Assignment:
Word for word, restate the records that come next, omitting the images.

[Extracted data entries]
· · · ·
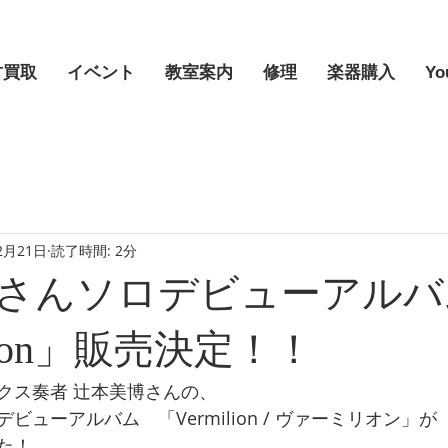
古買取
イベント
教室案内
修理
楽器購入
Yo
2月21日
読了時間: 2分
さんソロデビューアルバ
ilion」販売決定！！
クス奏者 辻本美博さんの、
ューアルバム　「Vermilion / ヴァーミリオン」が
た！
· · · ·
Problem solution:
古買取
イベント
教室案内
修理
楽器購入
Yo
2月21日
読了時間: 2分
さんソロデビューアルバ
ilion」販売決定！！
クス奏者 辻本美博さんの、
ューアルバム　「Vermilion / ヴァーミリオン」が
た！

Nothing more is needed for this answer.